**WORK TO COMPLETE**
Could you repeat the lines for every item with "common name" swapped for "vernacular name", changing nothing else and leaving the pictures out?

== == ==

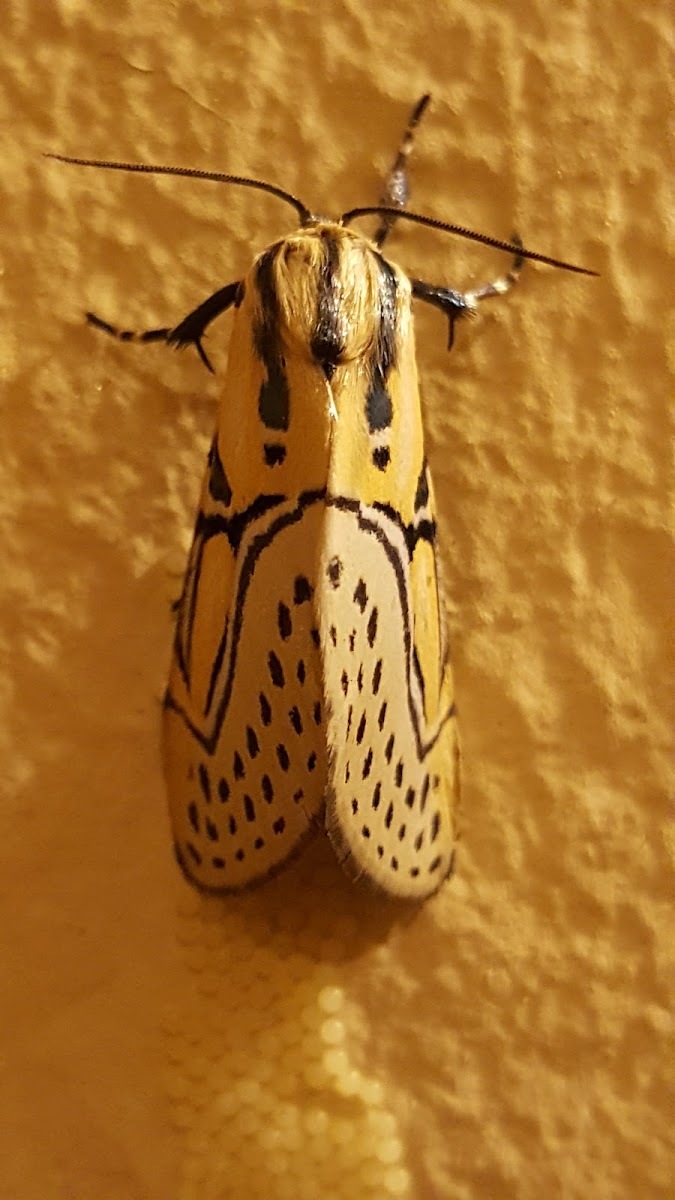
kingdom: Animalia
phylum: Arthropoda
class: Insecta
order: Lepidoptera
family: Erebidae
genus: Diphthera
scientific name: Diphthera festiva
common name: Hieroglyphic moth
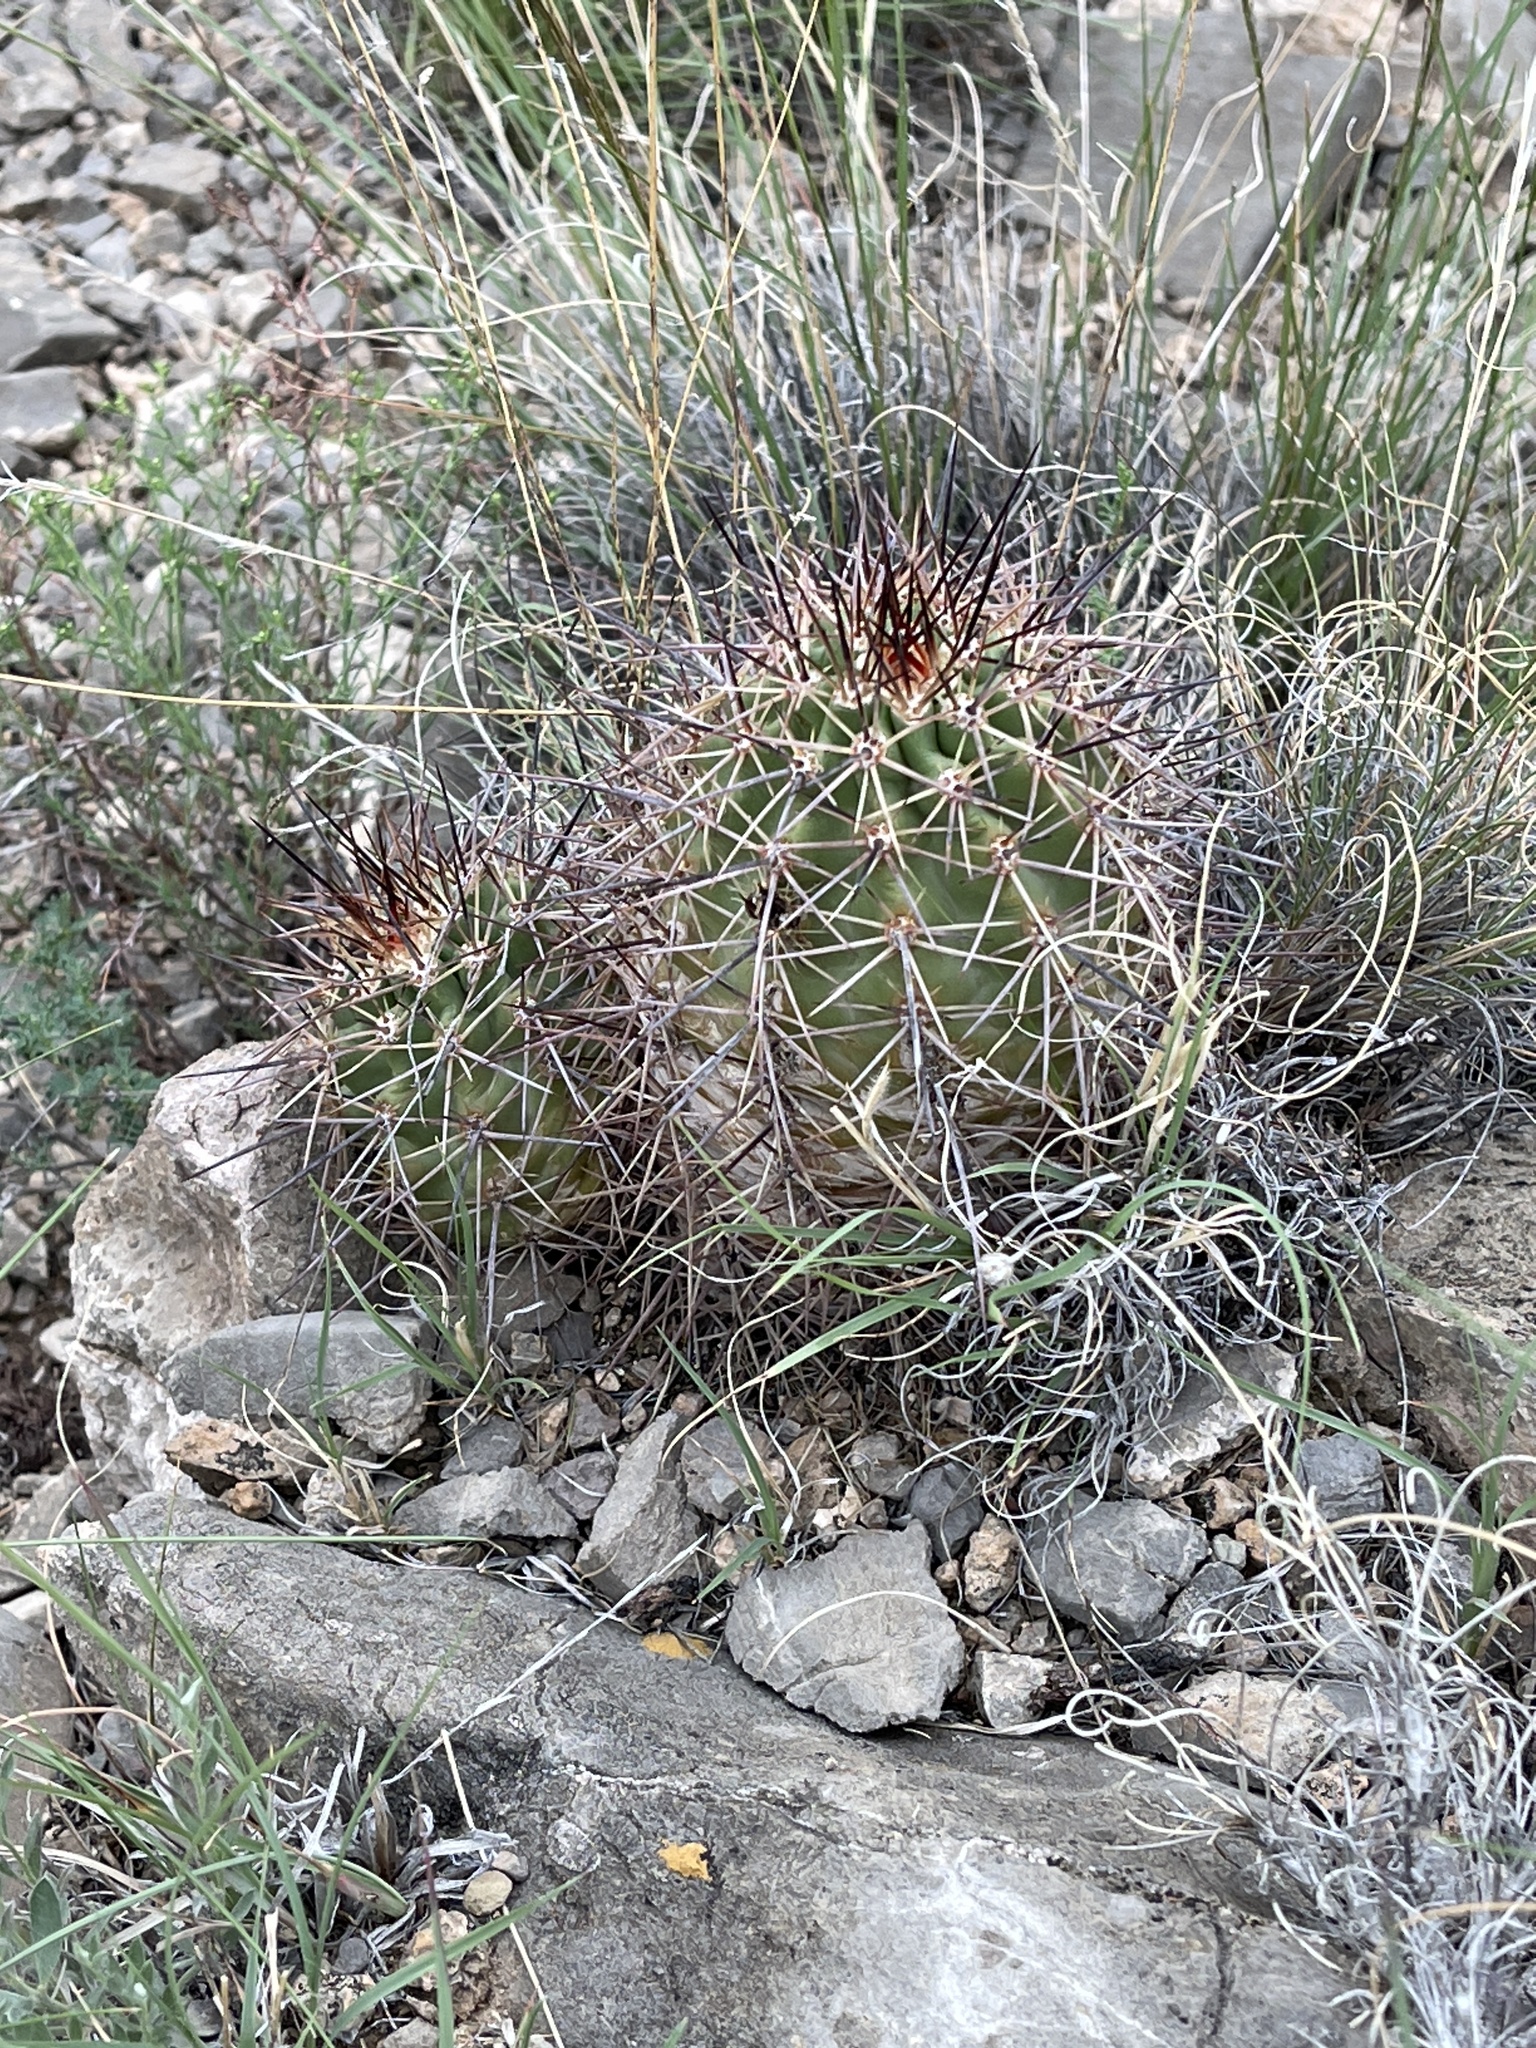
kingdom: Plantae
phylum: Tracheophyta
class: Magnoliopsida
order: Caryophyllales
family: Cactaceae
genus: Echinocereus
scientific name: Echinocereus coccineus
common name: Scarlet hedgehog cactus
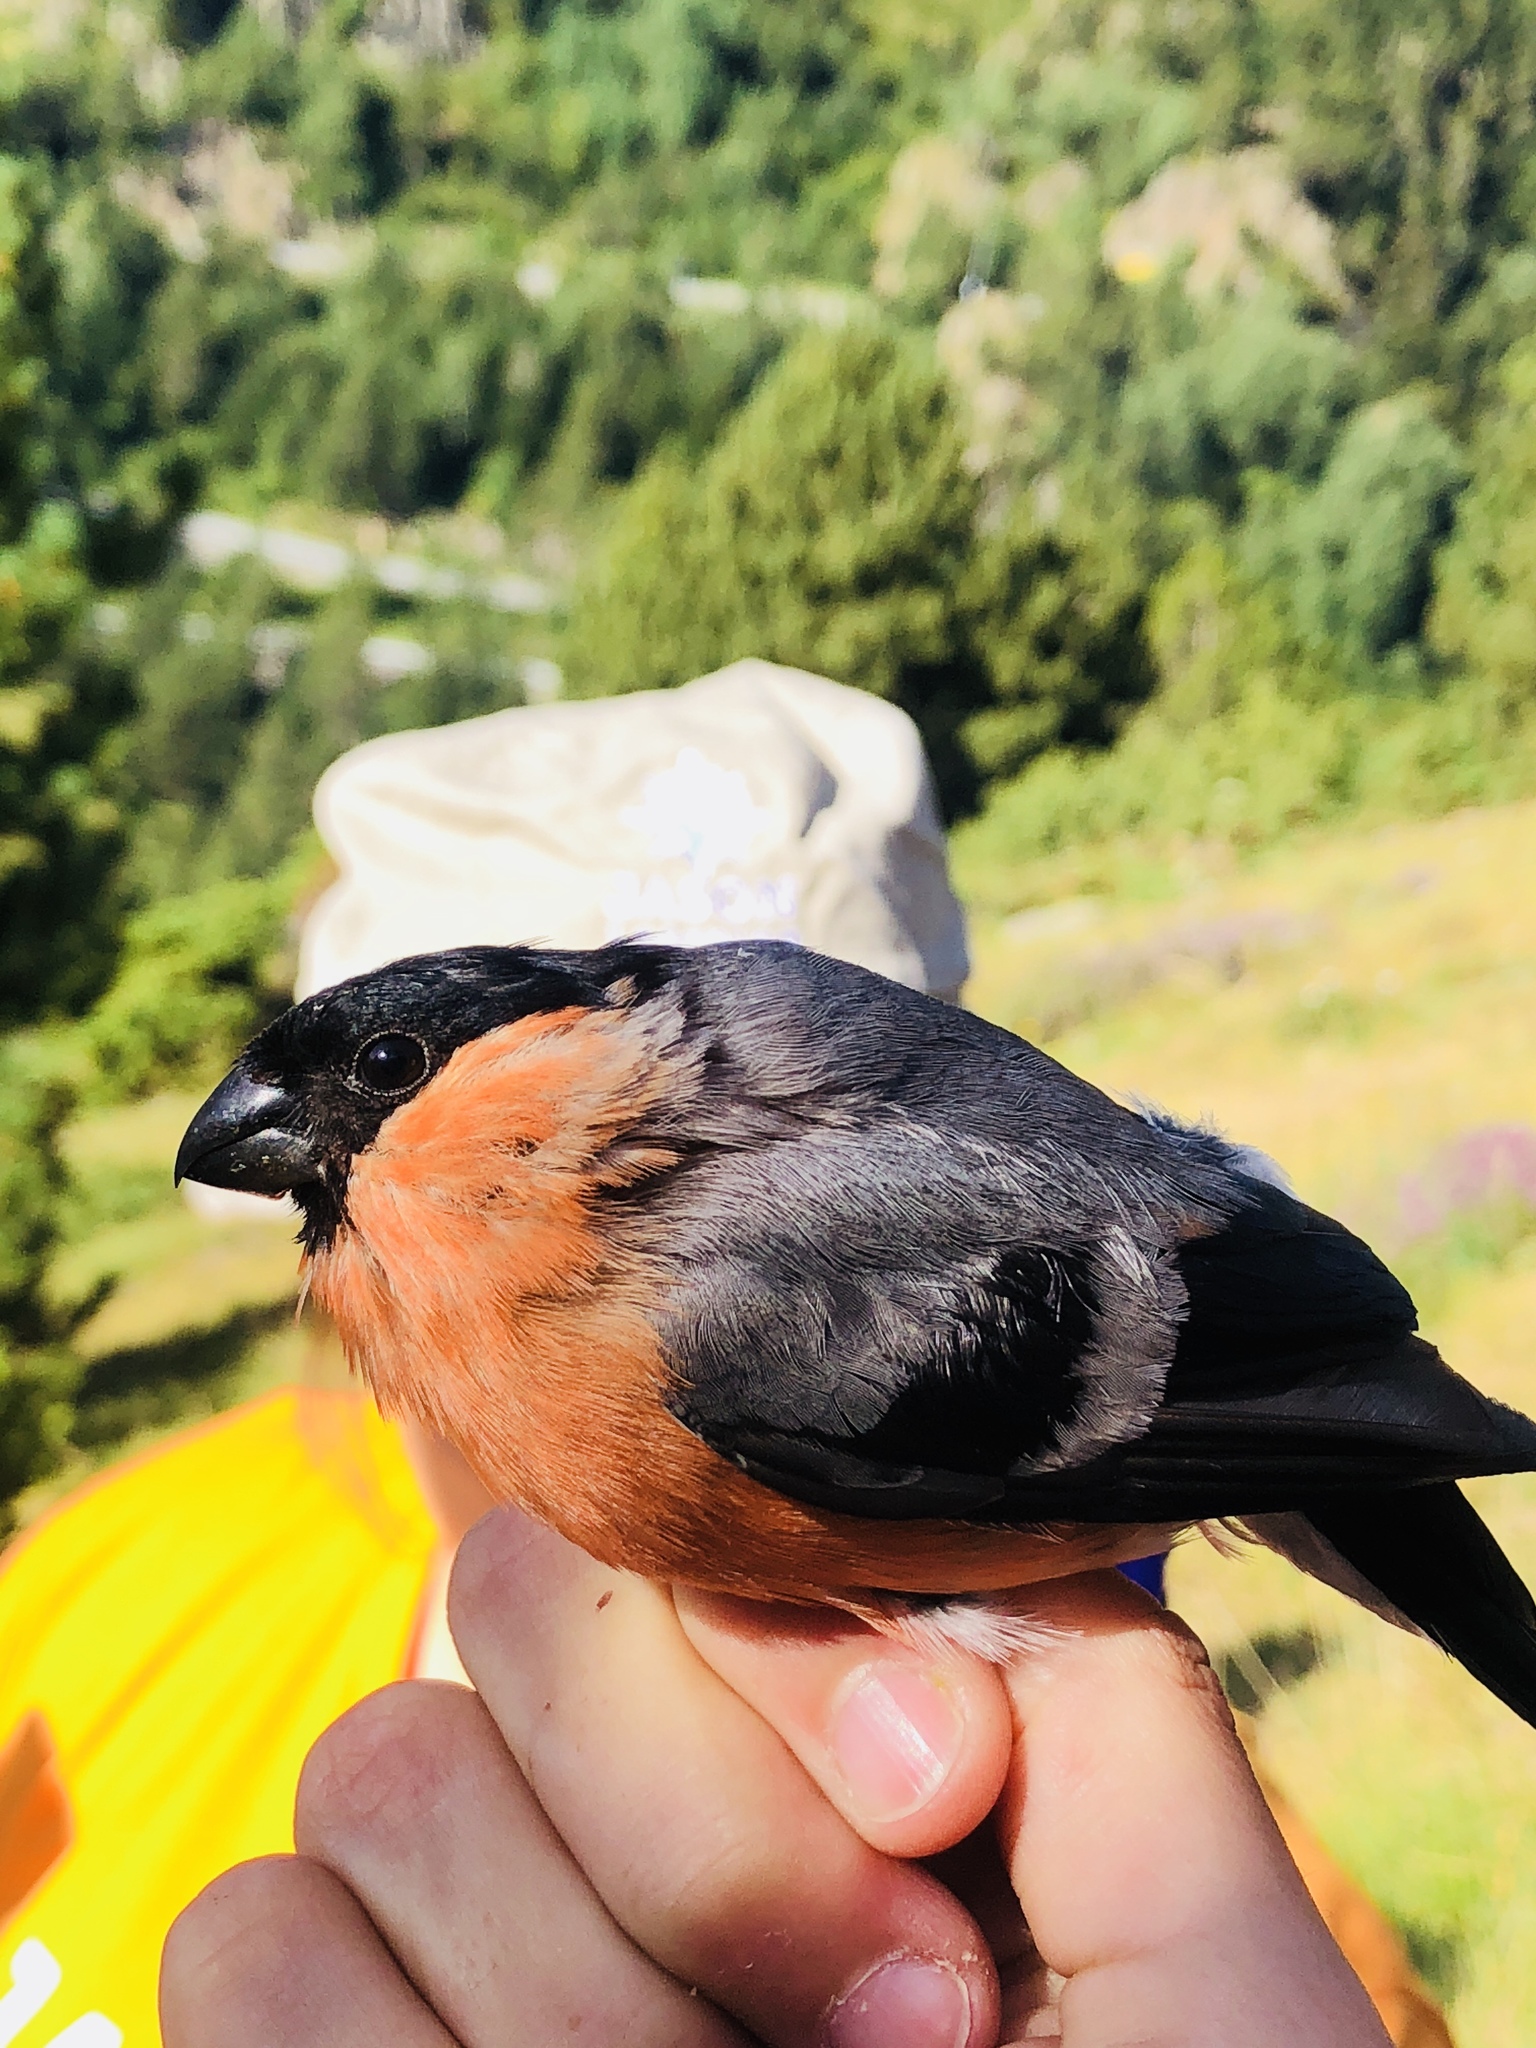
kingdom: Animalia
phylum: Chordata
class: Aves
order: Passeriformes
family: Fringillidae
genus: Pyrrhula
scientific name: Pyrrhula pyrrhula
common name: Eurasian bullfinch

== == ==

**RESPONSE TO THE TASK**
kingdom: Animalia
phylum: Arthropoda
class: Insecta
order: Lepidoptera
family: Erebidae
genus: Diphthera
scientific name: Diphthera festiva
vernacular name: Hieroglyphic moth
kingdom: Plantae
phylum: Tracheophyta
class: Magnoliopsida
order: Caryophyllales
family: Cactaceae
genus: Echinocereus
scientific name: Echinocereus coccineus
vernacular name: Scarlet hedgehog cactus
kingdom: Animalia
phylum: Chordata
class: Aves
order: Passeriformes
family: Fringillidae
genus: Pyrrhula
scientific name: Pyrrhula pyrrhula
vernacular name: Eurasian bullfinch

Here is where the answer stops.